By Carole Griggs, Ph.D (c)
"Instead of acknowledging my stress and sadness, I was stuffing my face with nachos and ice cream." Sound at all familiar? You are not alone in your desire to “fill up” emotional gaps with food. Social eating, childhood habits, mindless eating, self-sabotaging thoughts and the cycle of hunger and restriction are all common hooks and triggers to emotional eating that effect your overall health and well-being. Some research suggests that nearly 75% of overconsumption is directly related to some sort of emotional eating. Drawing attention and awareness to the reasons you are drawn to eat can play a big role in changing these habits and preventing self-sabotage.

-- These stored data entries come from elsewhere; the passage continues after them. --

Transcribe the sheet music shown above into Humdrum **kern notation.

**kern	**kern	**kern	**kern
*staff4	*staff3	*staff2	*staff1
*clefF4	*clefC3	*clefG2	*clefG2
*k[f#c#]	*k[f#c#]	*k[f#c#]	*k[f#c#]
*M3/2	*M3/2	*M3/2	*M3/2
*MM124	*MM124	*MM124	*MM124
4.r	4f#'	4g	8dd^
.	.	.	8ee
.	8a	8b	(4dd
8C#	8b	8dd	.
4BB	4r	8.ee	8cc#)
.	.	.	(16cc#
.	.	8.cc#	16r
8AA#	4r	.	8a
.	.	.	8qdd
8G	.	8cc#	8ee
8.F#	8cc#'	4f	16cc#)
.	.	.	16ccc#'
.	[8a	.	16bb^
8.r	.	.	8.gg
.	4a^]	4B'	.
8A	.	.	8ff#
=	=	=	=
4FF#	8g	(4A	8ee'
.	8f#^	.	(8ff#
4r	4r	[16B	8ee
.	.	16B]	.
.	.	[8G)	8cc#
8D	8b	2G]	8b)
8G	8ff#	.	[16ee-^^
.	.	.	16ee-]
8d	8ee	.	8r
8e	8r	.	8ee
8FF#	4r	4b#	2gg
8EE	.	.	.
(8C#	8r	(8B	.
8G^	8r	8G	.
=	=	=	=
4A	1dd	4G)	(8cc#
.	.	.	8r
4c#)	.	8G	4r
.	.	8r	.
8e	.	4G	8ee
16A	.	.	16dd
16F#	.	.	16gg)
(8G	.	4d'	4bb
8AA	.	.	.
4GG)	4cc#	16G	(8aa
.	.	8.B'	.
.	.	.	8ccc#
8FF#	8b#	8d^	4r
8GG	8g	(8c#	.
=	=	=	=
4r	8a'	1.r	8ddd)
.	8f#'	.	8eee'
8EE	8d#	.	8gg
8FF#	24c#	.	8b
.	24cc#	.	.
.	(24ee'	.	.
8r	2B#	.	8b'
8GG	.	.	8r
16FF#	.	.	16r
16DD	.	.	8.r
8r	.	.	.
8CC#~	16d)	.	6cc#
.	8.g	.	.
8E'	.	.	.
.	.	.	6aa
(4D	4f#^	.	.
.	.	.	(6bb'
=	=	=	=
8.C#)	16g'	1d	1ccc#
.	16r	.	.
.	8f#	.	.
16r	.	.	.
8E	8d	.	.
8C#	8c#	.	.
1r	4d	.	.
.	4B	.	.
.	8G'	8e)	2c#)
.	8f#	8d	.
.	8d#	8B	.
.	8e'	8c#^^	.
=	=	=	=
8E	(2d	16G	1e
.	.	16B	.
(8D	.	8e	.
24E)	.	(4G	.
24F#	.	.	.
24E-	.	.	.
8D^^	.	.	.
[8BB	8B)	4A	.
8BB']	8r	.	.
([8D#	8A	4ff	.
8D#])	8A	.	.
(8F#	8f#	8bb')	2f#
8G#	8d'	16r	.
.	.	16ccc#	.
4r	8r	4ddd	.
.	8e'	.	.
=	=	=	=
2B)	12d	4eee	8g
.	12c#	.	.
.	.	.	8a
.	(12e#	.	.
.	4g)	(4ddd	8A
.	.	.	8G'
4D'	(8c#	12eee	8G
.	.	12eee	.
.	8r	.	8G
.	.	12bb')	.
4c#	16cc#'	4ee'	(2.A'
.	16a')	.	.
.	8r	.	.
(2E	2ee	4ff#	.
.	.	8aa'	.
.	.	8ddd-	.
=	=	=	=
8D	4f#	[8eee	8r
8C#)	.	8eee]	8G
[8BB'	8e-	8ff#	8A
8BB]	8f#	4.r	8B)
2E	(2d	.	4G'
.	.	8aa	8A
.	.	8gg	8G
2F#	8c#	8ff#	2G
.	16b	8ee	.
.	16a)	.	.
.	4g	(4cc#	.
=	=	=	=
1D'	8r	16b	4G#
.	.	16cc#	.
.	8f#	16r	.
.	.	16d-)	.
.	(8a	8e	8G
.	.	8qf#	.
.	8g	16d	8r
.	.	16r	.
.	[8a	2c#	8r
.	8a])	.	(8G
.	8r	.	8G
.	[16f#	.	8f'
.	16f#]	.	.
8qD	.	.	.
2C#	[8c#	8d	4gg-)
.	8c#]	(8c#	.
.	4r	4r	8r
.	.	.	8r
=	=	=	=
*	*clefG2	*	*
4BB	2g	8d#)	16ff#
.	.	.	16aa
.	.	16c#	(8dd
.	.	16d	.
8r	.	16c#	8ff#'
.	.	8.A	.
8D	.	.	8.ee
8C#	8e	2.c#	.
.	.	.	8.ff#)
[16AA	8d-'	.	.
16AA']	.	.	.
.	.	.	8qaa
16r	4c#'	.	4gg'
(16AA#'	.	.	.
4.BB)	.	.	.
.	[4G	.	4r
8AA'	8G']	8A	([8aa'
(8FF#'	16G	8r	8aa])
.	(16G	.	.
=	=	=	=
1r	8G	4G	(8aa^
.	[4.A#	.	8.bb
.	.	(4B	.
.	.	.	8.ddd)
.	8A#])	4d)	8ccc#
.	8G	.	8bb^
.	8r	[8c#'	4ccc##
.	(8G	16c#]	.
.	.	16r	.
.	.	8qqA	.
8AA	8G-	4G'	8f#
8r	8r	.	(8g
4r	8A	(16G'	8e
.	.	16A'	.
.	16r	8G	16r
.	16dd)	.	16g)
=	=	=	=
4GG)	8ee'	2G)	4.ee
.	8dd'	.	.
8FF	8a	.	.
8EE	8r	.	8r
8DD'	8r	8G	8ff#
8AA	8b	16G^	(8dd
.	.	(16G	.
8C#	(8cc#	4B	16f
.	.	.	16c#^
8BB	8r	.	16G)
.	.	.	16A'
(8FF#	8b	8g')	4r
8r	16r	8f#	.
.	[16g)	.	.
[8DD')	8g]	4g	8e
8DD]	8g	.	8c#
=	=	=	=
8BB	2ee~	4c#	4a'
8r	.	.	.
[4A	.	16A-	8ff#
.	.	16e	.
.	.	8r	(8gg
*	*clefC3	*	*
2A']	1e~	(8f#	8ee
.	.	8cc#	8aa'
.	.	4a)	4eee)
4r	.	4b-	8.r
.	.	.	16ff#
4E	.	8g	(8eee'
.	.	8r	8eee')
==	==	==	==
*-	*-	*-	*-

- Track Intake. Keep a log. Write down the times you eat, what and how much you eat, and how you feel when eating. Tracking food and liquid intake is the first step to becoming aware of what you’re consuming and where the downfall might be taking place. This can also help really identify the most stressful times of the day and/or week, which can be the root of emotional eating.
- Practice Mindfulness. Tracking food and liquid intake can really bring awareness to the “why” you’re choosing to reach for food. Eliminating distractions and taking the time to chew or drink and really taste the food - turn off the TV, eat away from the computer, eat in a calm environment, and be mindful of your hunger and fullness signals while eating.
- Hunger and Fullness. Emotions are often felt in the gut, so shoveling food down our throats to push down, cover up and mask emotions is not all that uncommon. In doing this we usually disregard the hunger and fullness signals that the body registers and communicates. Discriminating between physical and emotional hunger is a huge step in breaking free from emotional eating. When your “gas tank” (stomach) is at about a 4 out of 10 on the hunger scale, you’ll be eating at a time when you are somewhat hungry, but not starving, preventing overindulgence. Over time it will become very natural to eat when comfortably hungry and stop when comfortably full.
- Notice Sabotaging Thoughts. We can’t control the thoughts that show up in our head, but we can choose to believe the thoughts that show up and act on or not act on it. If we believe the negative mind-chatter about our bodies, how it looks, what we “should or shouldn’t” eat, can or can’t, or negative expectations, we’re susceptible to eating in ways that contradict a healthy body and our overall well being. We have all had times in our lives where we have fallen prey to this, especially when we’re experiencing challenging times in our lives. Start to notice what patterns of thinking repeatedly show up that you sometimes take on. If you can consciously catch these thoughts before living them out, there’s opportunity for change to take place. Becoming aware of the destructive thoughts is always the first step.
- A Few Tips:
- Out of Sight, Out of Mind – Remove temptation and create an environment that supports the way of living you’d like to move into.
- Get Support – Work with a Nutritionist and communicate with friends and loved ones of your changes and ask for their support as you move along.
- Have a Plan – I am all about being set up for success. Have good food available in the fridge, prepare foods ahead of time, etc.
- Be Flexible – Having a plan provides a bit of structure and guidance to get you started. Once you get the hang of the new patterns, it’ll be much easier to have flexibility and loosen up with your new lifestyle.